Padilla himself has claimed he was subjected to sleep deprivation, extreme heat and cold, threats of execution, exposure to noxious fumes, and was forced to wear a hood and stand in one position for extended periods of time.

Whenever Padilla left the cell, he was shackled and suited in heavy goggles and headphones.

Human rights activists said the techniques used to break Padilla have been standard operating procedure at Guantanamo Bay, the notorious US detention camp in Cuba in which the US is holding hundreds of terror suspects without charge and incommunicado.

Electrocuted, sexually abused and put in a tiny cell flooded with water and human waste are a few but to mention examples of the horrors faced by Iraqi detainees at the American-run Abu Ghraib prison as reported by the American media.
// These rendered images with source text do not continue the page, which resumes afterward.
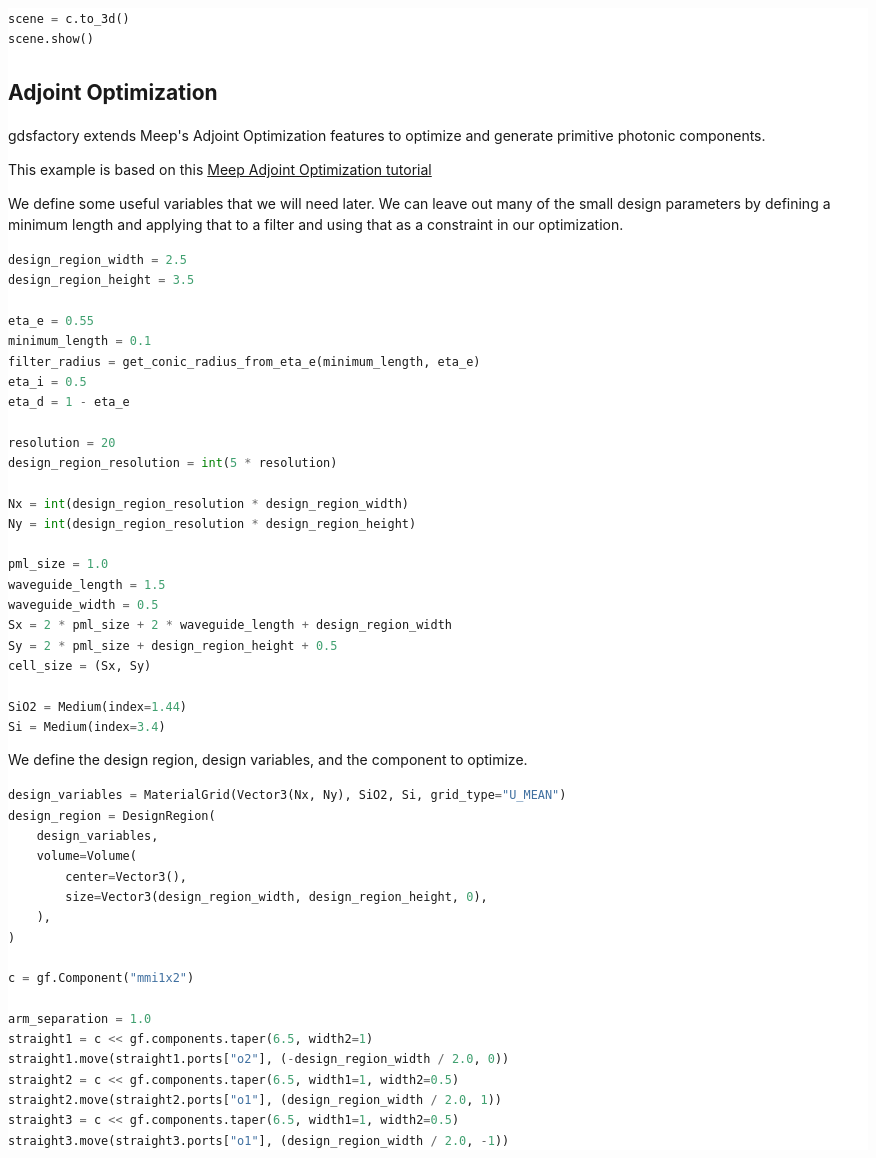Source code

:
 ```python
scene = c.to_3d()
scene.show()
```

## Adjoint Optimization

gdsfactory extends Meep's Adjoint Optimization features to optimize and generate primitive photonic components.

This example is based on this [Meep Adjoint Optimization tutorial](https://nbviewer.org/github/NanoComp/meep/blob/master/python/examples/adjoint_optimization/04-Splitter.ipynb)


We define some useful variables that we will need later. We can leave out many of the small design parameters by defining a minimum length and applying that to a filter and using that as a constraint in our optimization.

```python
design_region_width = 2.5
design_region_height = 3.5

eta_e = 0.55
minimum_length = 0.1
filter_radius = get_conic_radius_from_eta_e(minimum_length, eta_e)
eta_i = 0.5
eta_d = 1 - eta_e

resolution = 20
design_region_resolution = int(5 * resolution)

Nx = int(design_region_resolution * design_region_width)
Ny = int(design_region_resolution * design_region_height)

pml_size = 1.0
waveguide_length = 1.5
waveguide_width = 0.5
Sx = 2 * pml_size + 2 * waveguide_length + design_region_width
Sy = 2 * pml_size + design_region_height + 0.5
cell_size = (Sx, Sy)

SiO2 = Medium(index=1.44)
Si = Medium(index=3.4)
```

We define the design region, design variables, and the component to optimize.

```python
design_variables = MaterialGrid(Vector3(Nx, Ny), SiO2, Si, grid_type="U_MEAN")
design_region = DesignRegion(
    design_variables,
    volume=Volume(
        center=Vector3(),
        size=Vector3(design_region_width, design_region_height, 0),
    ),
)

c = gf.Component("mmi1x2")

arm_separation = 1.0
straight1 = c << gf.components.taper(6.5, width2=1)
straight1.move(straight1.ports["o2"], (-design_region_width / 2.0, 0))
straight2 = c << gf.components.taper(6.5, width1=1, width2=0.5)
straight2.move(straight2.ports["o1"], (design_region_width / 2.0, 1))
straight3 = c << gf.components.taper(6.5, width1=1, width2=0.5)
straight3.move(straight3.ports["o1"], (design_region_width / 2.0, -1))

```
Several US dailies revealed that former US Defense Secretary Donald Rumsfeld and former top US commander in Iraq, Lt. Gen. Ricardo Sanchez, gave free reign to US officers in charge of Abu Ghraib to adopt various torture and abuse tactics used at Guantanamo.

I don't dare to pretend I know what happens within the walls of a prison.  However, I know for many, the first taste of prison-life and torture tactics comes from "home".

All one has to do is read how some adoptive parents are "treating" their adoptive children with "attachment disorders".    I challenge any adult to argue the children featured in our Abuse Cases [http://poundpuplegacy.org/node/19469] were NOT victims of trauma and torture.  In fact, in many of the reported cases, the phrase "breaking resistence" should become incredibly sickening and clear in  terms of who is doing the resisting and who is doing the breaking.

If the United States can't take care of its own children, and regulate who can or cannot adopt a child in need of love and safety, how can they ensure anyone is safe from the sort of sadistic abusive power and mental manipulation most people claim to hate?